— Task data —
Start of Block

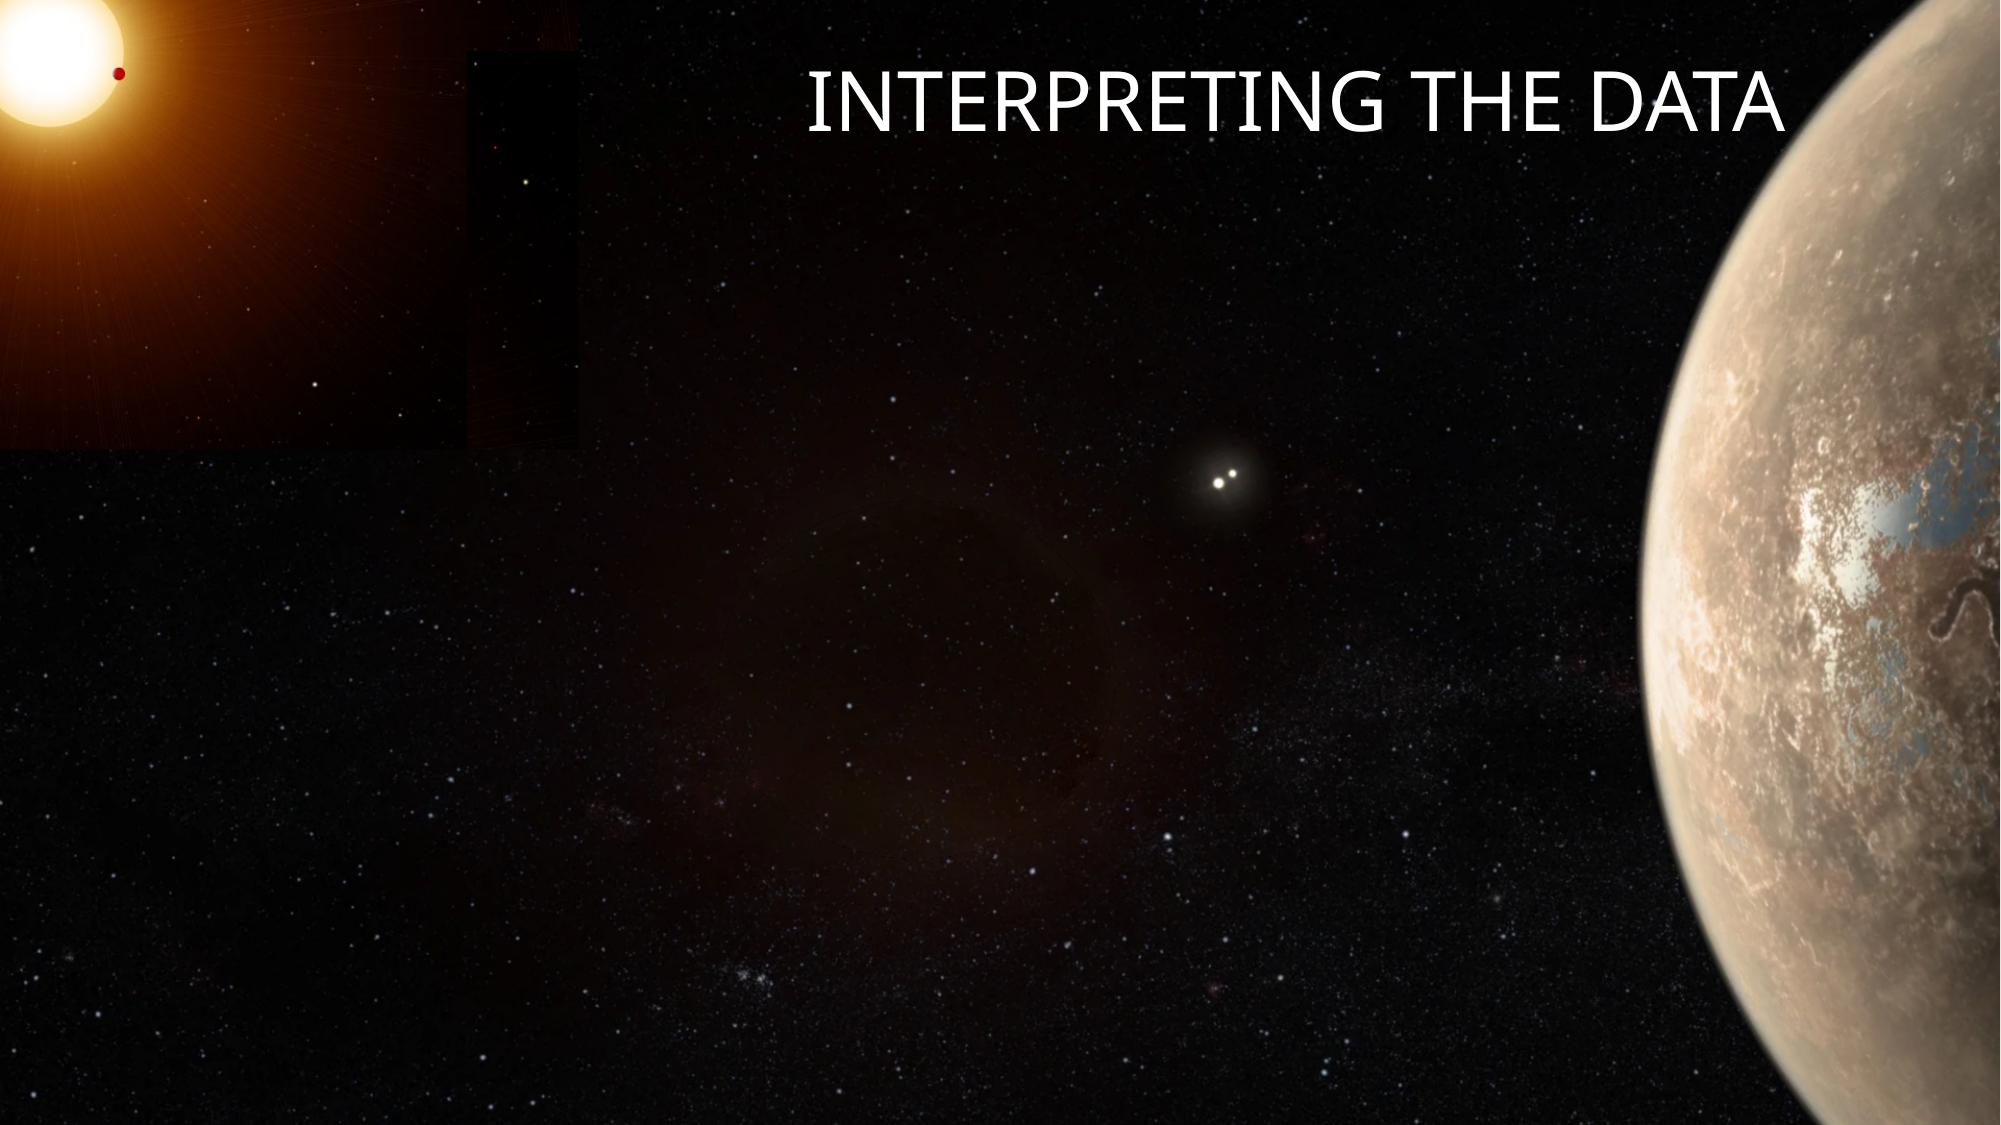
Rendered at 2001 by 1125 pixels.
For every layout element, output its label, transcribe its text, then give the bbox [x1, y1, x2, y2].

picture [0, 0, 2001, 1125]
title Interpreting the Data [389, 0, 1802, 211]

End of Block
Start of Block

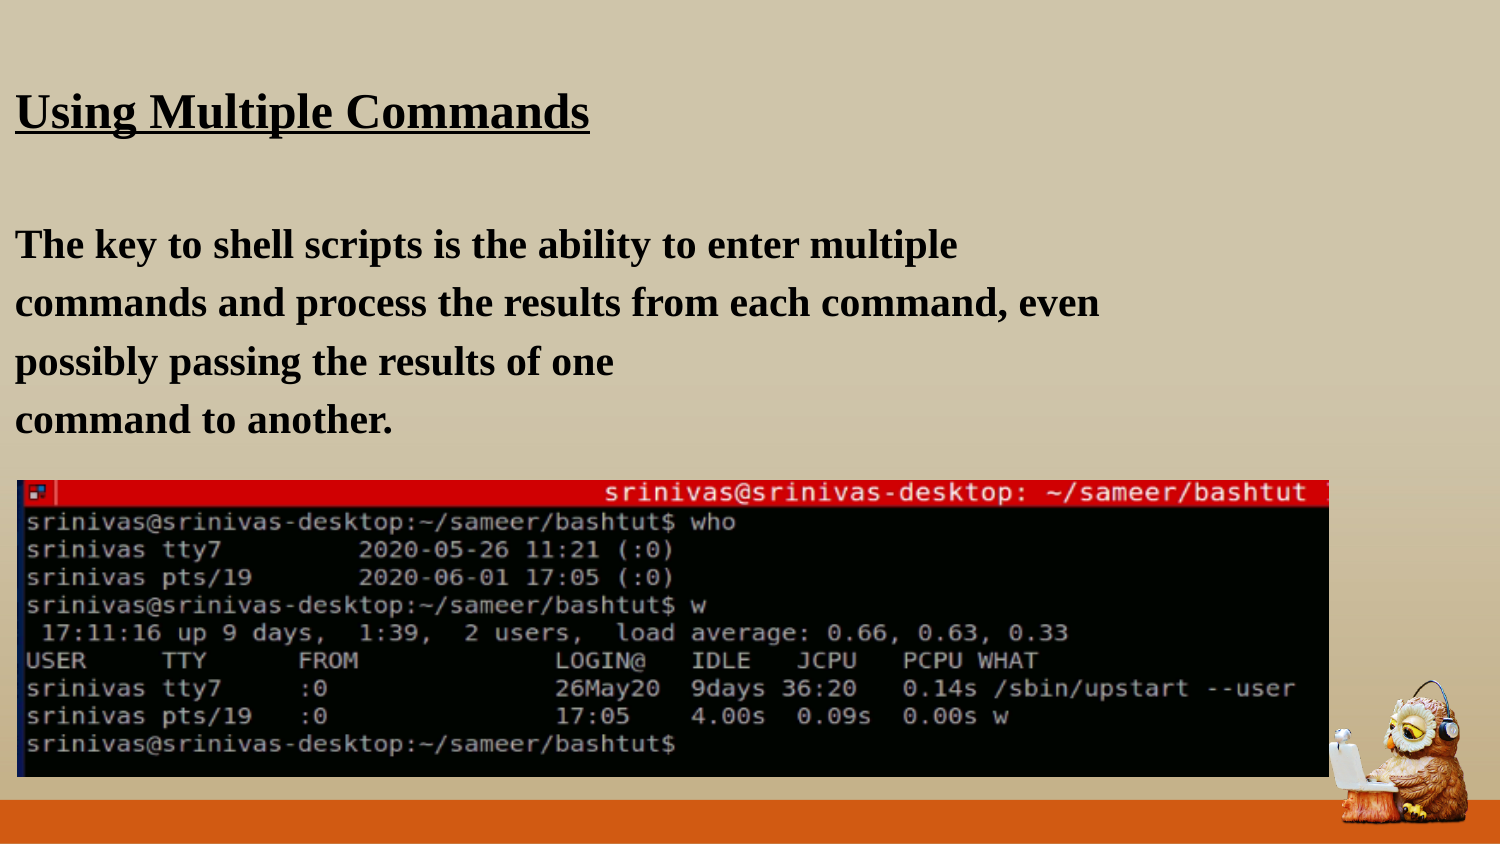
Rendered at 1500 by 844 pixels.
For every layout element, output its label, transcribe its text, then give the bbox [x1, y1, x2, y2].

End of Block

— What the exercise asks —
Across all the records, find the lines containing the word "pixels" and reproduce each one.

— Response area —
Rendered at 2001 by 1125 pixels.
Rendered at 1500 by 844 pixels.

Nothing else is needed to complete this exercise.